# Prayers for Chelsey



## Koru (Sep 25, 2006)

I haven't been here long, so I'm sorry if I'm not posting in the right place, but I read Sandy's update on Chelsey Campbell's CarePage today and wished more than anything that I could have been in the same room, praying along with them. My faith is not an 'in-your-face' kind, it's more personal, private, and not pushy, so this post is not so easy for me to make.

Distance is hard but at least no matter where I am, I can pray and funnily enough, it's The Lord's Prayer that I say before I ask for help or guidance... so Chelsey, here it is for you, with you...

The Lord's Prayer
_Our Father which art in heaven, Hallowed be thy name. Thy kingdom come, Thy will be done in earth, as it is in heaven. Give us this day our daily bread. And forgive us our debts, as we forgive our debtors. And lead us not into temptation, but deliver us from evil: For thine is the kingdom, and the power, and the glory, for ever. Amen.

_ KJV

rosesm


----------



## Guest (Oct 6, 2006)

With you down there, and us up here, we've got the whole world covered in prayer for Chelsey and her family!

_Our Father which art in heaven, Hallowed be thy name. Thy kingdom come, Thy will be done in earth, as it is in heaven. Give us this day our daily bread. And forgive us our debts, as we forgive our debtors.
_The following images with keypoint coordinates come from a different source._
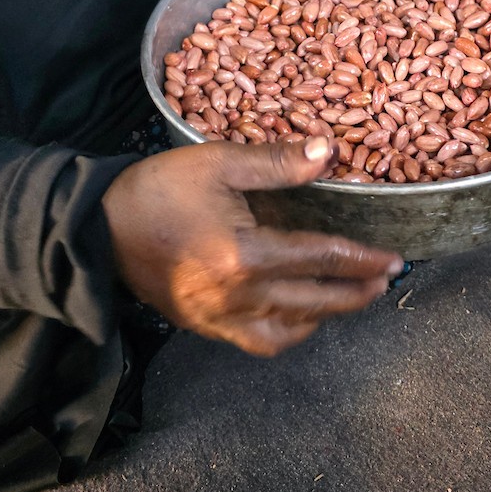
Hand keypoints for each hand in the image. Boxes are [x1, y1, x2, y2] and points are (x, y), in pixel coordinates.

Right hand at [102, 137, 403, 356]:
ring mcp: (220, 318)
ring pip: (291, 328)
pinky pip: (258, 341)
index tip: (393, 258)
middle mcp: (238, 295)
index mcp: (245, 255)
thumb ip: (276, 162)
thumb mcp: (217, 162)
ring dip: (327, 314)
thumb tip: (329, 150)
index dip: (362, 258)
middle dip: (357, 291)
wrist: (97, 229)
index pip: (322, 257)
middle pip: (315, 300)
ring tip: (353, 296)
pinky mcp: (204, 326)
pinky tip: (301, 316)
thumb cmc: (156, 190)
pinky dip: (289, 331)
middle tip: (386, 279)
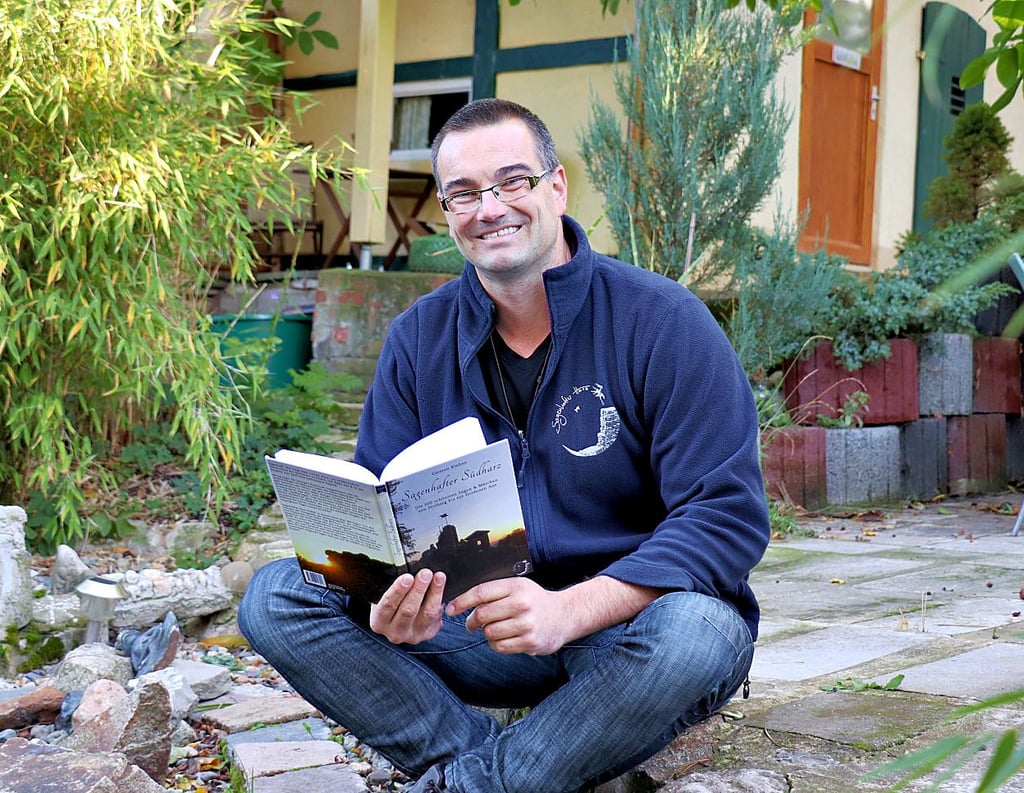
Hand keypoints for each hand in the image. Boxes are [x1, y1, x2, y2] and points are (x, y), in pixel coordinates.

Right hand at [369, 569, 445, 644]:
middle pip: (408, 610)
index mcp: (379, 622)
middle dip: (418, 589)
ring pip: (427, 614)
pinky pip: (437, 618)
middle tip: (425, 573)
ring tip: (439, 577)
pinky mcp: (428, 634)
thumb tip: (406, 567)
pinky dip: (441, 602)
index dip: (397, 591)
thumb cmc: (390, 604)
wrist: (397, 621)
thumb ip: (392, 587)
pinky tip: (443, 590)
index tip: (407, 577)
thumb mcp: (383, 596)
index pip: (387, 606)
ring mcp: (413, 635)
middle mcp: (395, 632)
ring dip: (435, 593)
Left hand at [446, 577, 569, 655]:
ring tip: (494, 629)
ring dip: (486, 632)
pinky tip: (503, 637)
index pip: (481, 592)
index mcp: (516, 586)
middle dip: (471, 621)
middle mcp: (521, 603)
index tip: (451, 608)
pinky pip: (499, 646)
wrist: (564, 615)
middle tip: (472, 623)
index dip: (462, 601)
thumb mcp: (518, 587)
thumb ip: (494, 592)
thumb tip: (462, 601)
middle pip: (482, 614)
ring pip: (489, 632)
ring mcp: (526, 623)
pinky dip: (495, 643)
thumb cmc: (535, 600)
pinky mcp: (529, 641)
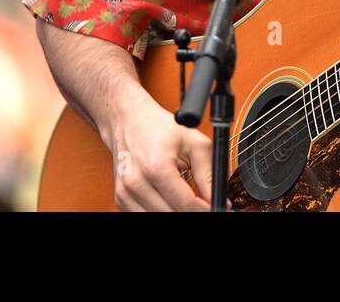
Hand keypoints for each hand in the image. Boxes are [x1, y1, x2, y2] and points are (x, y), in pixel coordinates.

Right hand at [101, 88, 214, 211]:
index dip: (205, 210)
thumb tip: (218, 200)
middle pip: (172, 215)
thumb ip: (208, 174)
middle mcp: (136, 183)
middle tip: (202, 203)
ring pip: (156, 219)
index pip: (185, 205)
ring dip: (175, 211)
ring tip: (184, 198)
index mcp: (156, 167)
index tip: (216, 207)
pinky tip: (168, 199)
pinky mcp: (121, 199)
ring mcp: (125, 193)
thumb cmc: (159, 128)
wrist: (128, 120)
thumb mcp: (193, 143)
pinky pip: (144, 216)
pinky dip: (160, 211)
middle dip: (191, 211)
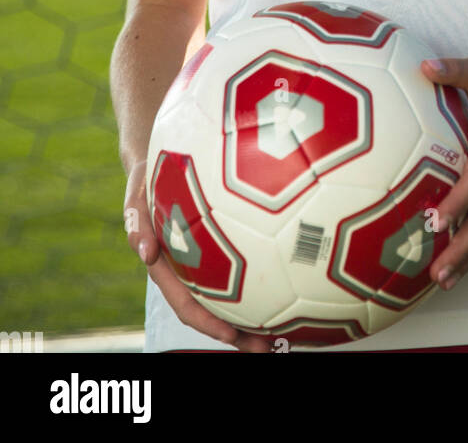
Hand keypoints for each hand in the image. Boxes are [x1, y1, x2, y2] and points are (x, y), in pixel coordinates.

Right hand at [124, 158, 271, 352]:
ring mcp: (209, 259)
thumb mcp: (138, 191)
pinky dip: (266, 280)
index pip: (187, 304)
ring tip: (288, 331)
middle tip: (268, 347)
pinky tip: (293, 284)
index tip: (231, 336)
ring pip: (235, 296)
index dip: (207, 324)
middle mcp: (190, 270)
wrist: (165, 156)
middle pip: (216, 311)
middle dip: (239, 334)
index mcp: (168, 268)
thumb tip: (145, 254)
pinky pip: (247, 267)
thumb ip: (136, 221)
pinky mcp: (226, 244)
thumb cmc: (151, 174)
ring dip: (257, 317)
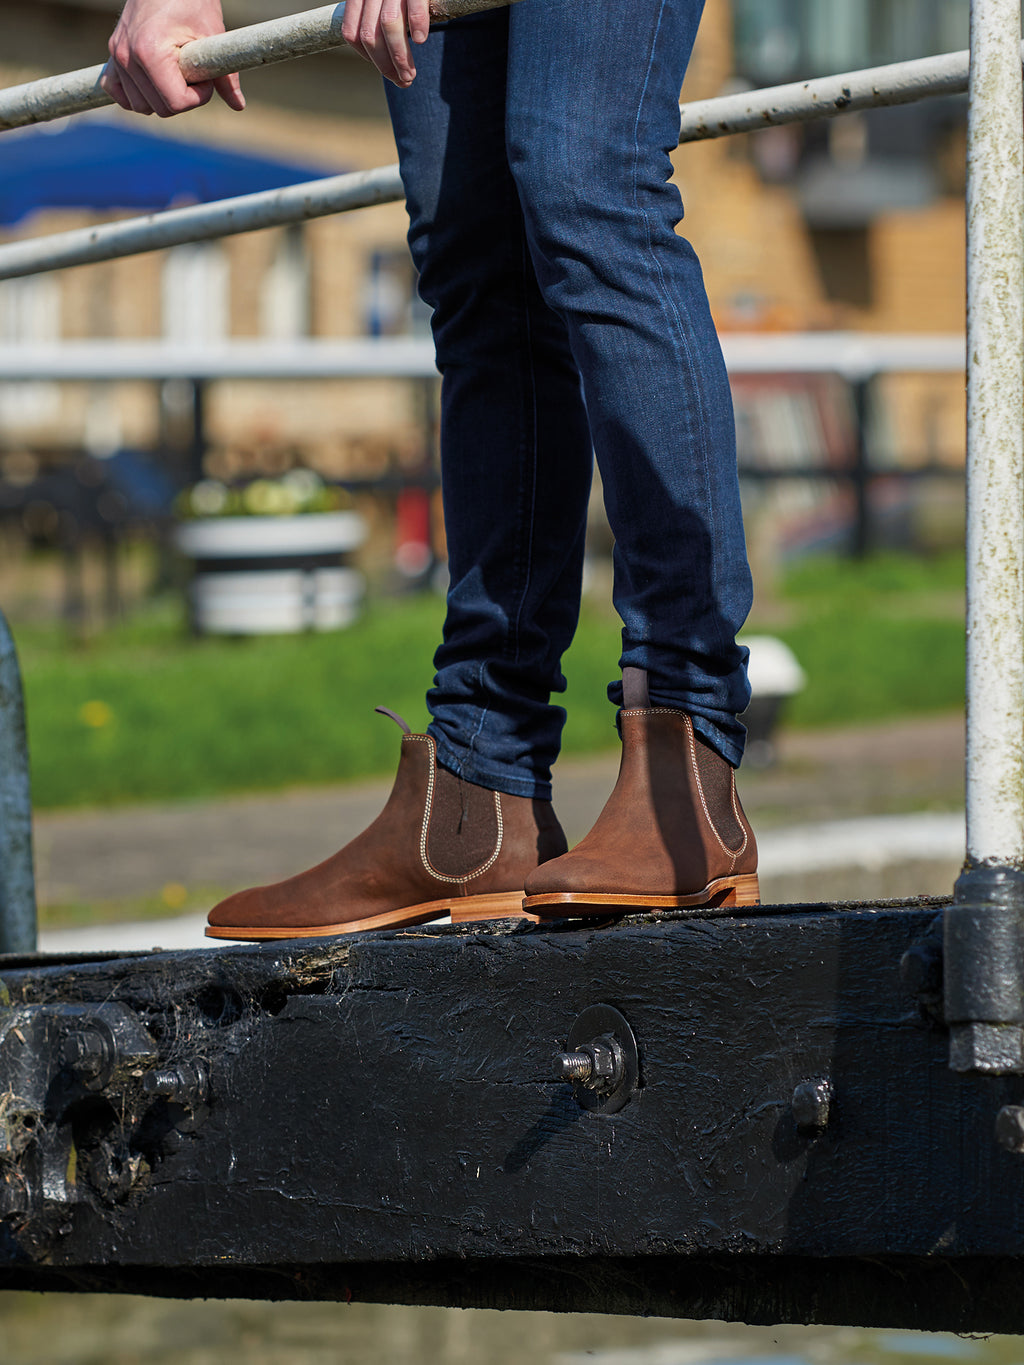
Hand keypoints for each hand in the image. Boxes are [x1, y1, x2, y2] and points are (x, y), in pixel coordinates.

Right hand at [101, 0, 244, 116]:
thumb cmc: (190, 0)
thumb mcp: (212, 35)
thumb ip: (226, 75)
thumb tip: (238, 105)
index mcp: (150, 52)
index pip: (176, 103)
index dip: (199, 96)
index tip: (205, 77)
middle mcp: (127, 57)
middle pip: (160, 109)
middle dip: (183, 98)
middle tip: (193, 73)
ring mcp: (117, 56)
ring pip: (140, 106)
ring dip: (161, 97)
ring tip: (175, 72)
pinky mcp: (113, 55)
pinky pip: (117, 92)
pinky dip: (135, 94)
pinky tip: (152, 84)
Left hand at [341, 0, 430, 87]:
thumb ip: (374, 15)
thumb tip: (383, 55)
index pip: (351, 32)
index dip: (366, 57)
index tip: (384, 69)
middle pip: (370, 35)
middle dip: (385, 65)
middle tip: (403, 81)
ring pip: (388, 26)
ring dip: (400, 57)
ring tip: (411, 74)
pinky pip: (413, 7)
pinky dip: (418, 26)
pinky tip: (421, 40)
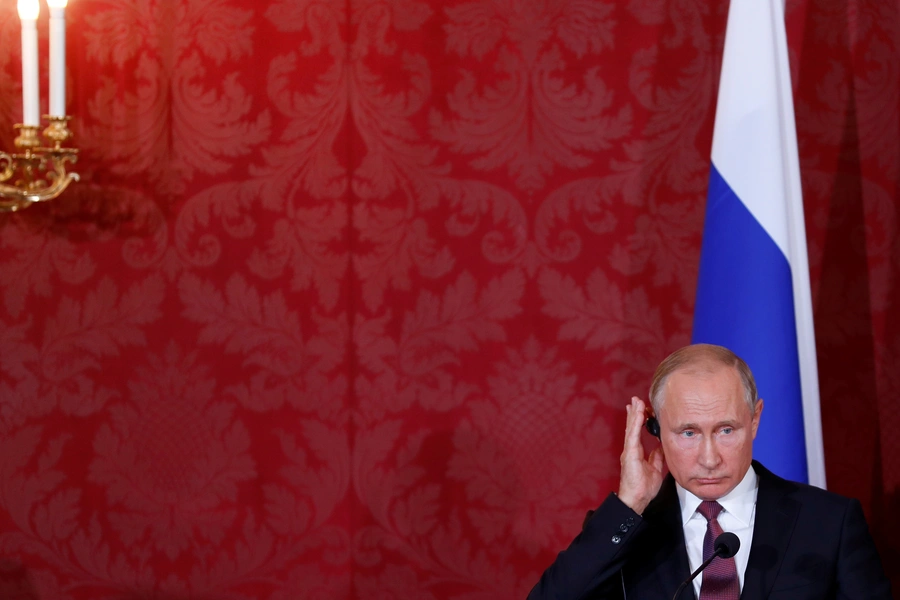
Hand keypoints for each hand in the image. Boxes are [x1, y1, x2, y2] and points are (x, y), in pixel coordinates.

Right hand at [617, 396, 664, 513]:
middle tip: (637, 400)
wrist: (636, 499)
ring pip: (631, 428)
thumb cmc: (643, 488)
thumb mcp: (654, 469)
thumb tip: (661, 447)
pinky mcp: (630, 455)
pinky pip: (633, 436)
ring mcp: (629, 451)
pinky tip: (639, 414)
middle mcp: (630, 450)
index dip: (639, 420)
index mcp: (635, 453)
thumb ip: (656, 457)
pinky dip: (635, 424)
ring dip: (634, 414)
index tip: (643, 409)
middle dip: (635, 413)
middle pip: (632, 427)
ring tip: (636, 402)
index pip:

And lead us not into temptation, but deliver us from evil: For thine is the kingdom, and the power, and the glory, for ever. Amen._

Lord, please give Chelsey and her family the strength and faith to persevere in their struggle, and may your will be done. ~ Amen.


----------



## activescrape (Jan 8, 2006)

Dear Koru, It is the spirit that leads you. I felt it as I read your post. Thank you for sharing and caring.


----------



## Soaknwet (Jun 20, 2006)

No matter where you live-north/south/east/west, Chelsey has brought a lot of love to our hearts. 

Our love and prayers are with you Chelsey.


----------